Aussi bons comédiens que chanteurs, virtuoses du geste et de la voix, les interprètes de ce spectacle hors norme transcendent l’ambigüité de leur quotidien sordide. Impossible de louer comme il le mérite chaque personnage de cette cour des miracles londonienne originelle présentée dans le Beggar’s Opera de John Gay (l’œuvre produite à Londres en 1728 qui inspira Brecht et Weill) devenue sous les feux de Bob Wilson univers splendidement éclairé.

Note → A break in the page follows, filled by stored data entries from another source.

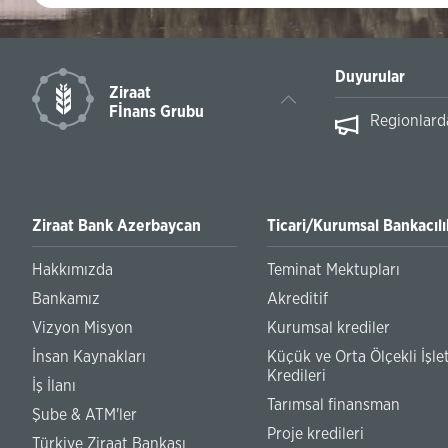
Duyurular
Ziraat
Fİnans Grubu
nfəətlə başa vurduq!
Regionlarda
Ziraat Bank Azerbaycan
Ticari/Kurumsal Bankacılı
Hakkımızda
Teminat Mektupları
Bankamız
Akreditif
Vizyon Misyon
Kurumsal krediler
İnsan Kaynakları
Küçük ve Orta Ölçekli İşl
Kredileri
İş İlanı
Tarımsal finansman
Şube & ATM'ler
Proje kredileri
Türkiye Ziraat Bankası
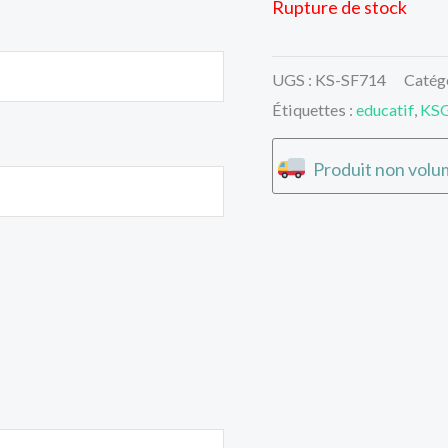
Rupture de stock
UGS :
KS-SF714
Catég
Étiquettes :
educatif
,
KS
Produit non volum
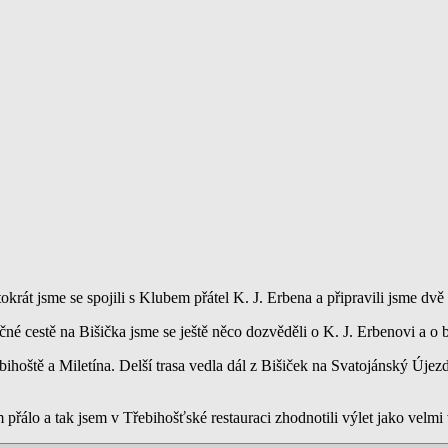
krát jsme se spojili s Klubem přátel K. J. Erbena a připravili jsme dvě 
ečné cestě na Bišička jsme se ještě něco dozvěděli o K. J. Erbenovi a o ba
ebihoště a Miletína. Delší trasa vedla dál z Bišiček na Svatojánský Új
přálo a tak jsem v Třebihošťské restauraci zhodnotili výlet jako velmi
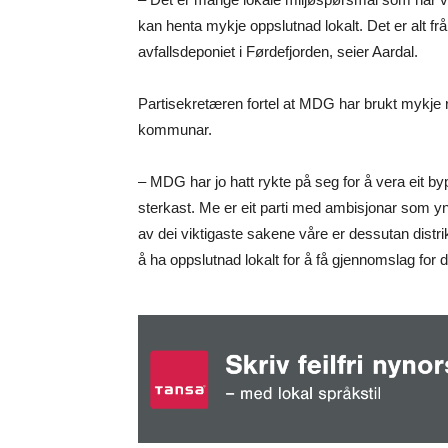
kan henta mykje oppslutnad lokalt. Det er alt fr
avfallsdeponiet i Førdefjorden, seier Aardal.
Partisekretæren fortel at MDG har brukt mykje r
kommunar.
– MDG har jo hatt rykte på seg for å vera eit byp
sterkast. Me er eit parti med ambisjonar som yn
av dei viktigaste sakene våre er dessutan distri
å ha oppslutnad lokalt for å få gjennomslag for 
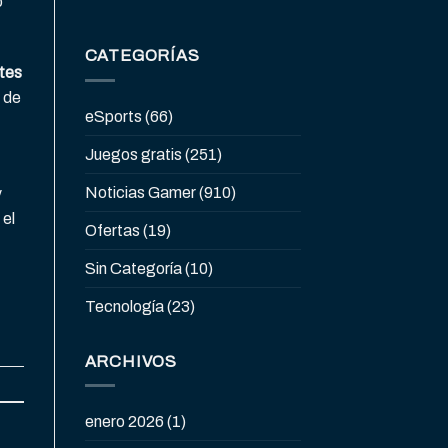
o
CATEGORÍAS
stes
a de
eSports
(66)
Juegos gratis
(251)
Noticias Gamer
(910)
y
 el
Ofertas
(19)
Sin Categoría
(10)
Tecnología
(23)
ARCHIVOS
enero 2026
(1)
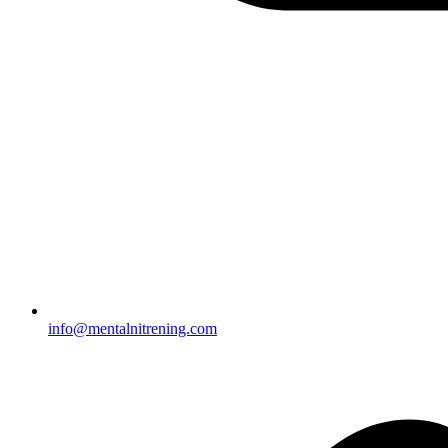
info@mentalnitrening.com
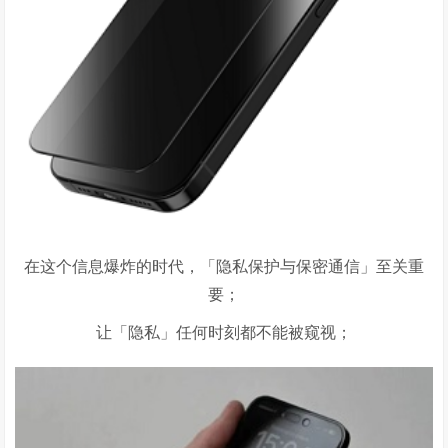
在这个信息爆炸的时代，「隐私保护与保密通信」至关重
要；
让「隐私」任何时刻都不能被窥视；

Gueux superbement vêtus, corps et âme engagés, décomposent le moindre geste ou le projettent, détachent les plus virulentes intonations ou les lissent de froide cruauté. Les subtilités d’une expressivité outrancière individualisent émois, débrouilles et trahisons avec une justesse millimétrée. Couple propriétaire d’un vestiaire des mendiants omnipuissant, Jürgen Holtz, Peachum terrifiant de cynisme, Traute Hoess, sa monstrueuse épouse, sont les meneurs de jeu remarquablement subversifs des malfrats qu’ils exploitent. Christopher Nell, leur gendre maudit, incarne un Macheath irrésistible, dandy paré de tous les talents, insolents, charmeurs ou chaplinesques, à juste titre coqueluche de ces dames, Johanna Griebel, fille des Peachum épousée et trompée avec la même ingénuité, Angela Winkler bouleversante Jenny, et toutes les putains du bordel qu’il aime.
Ce beau monde de petites gouapes évolue dans un décor épuré. Des tubes de néon structurent les lieux. Magasin des Peachum, espace où se marient Macheath et Polly Peachum, bordel, prison, le minimalisme impose sa perfection graphique. Y règne le pouvoir des mots. Parlés ou chantés avec ce talent protéiforme exceptionnel de la troupe du Berliner Ensemble, leurs sonorités exacerbent l’hétéroclisme de la musique de Weill, magnifiquement souligné par les neuf musiciens dans la fosse, l’audace du texte de Brecht (en surtitres français) et la force de leur alliance. Les bruitages, brefs et percutants, qui accompagnent des moments cruciaux, ajoutent leur sombre couleur aux blancs et noirs dominants mais lumineux de tableaux portés à un niveau de précision abstraite et charnelle unique en son genre.
Le premier rouge apparaîtra à la fin du spectacle avec le manteau d’un messager du roi dérisoire, drôlement chevrotant, venu sauver in extremis Macheath de la potence, avant que le rideau de scène flambant de ce rouge descende et encadre la foule ravie de ses amis et ennemis. « C’est parce que cet opéra a été conçu de manière si fastueuse que seuls des mendiants puissent en rêver, et parce qu’il devait être si bon marché que des mendiants puissent se le payer, qu’il s’appelle l’Opéra de quat’sous », avait déclaré Kurt Weill après sa création triomphale à Berlin en 1928.
À défaut de bon marché, le faste est là , primordial, le rêve est devenu réalité. Devenus en quelque sorte les coauteurs de ce spectacle époustouflant, une reprise encore perfectionnée de leur production présentée à Paris en 2009, Robert Wilson et le Berliner Ensemble figurent avec Brecht et Weill en mêmes caractères et dans l’ordre alphabétique au générique de cette œuvre inclassable. Un tissage qui nous comble d’un éblouissement inépuisable.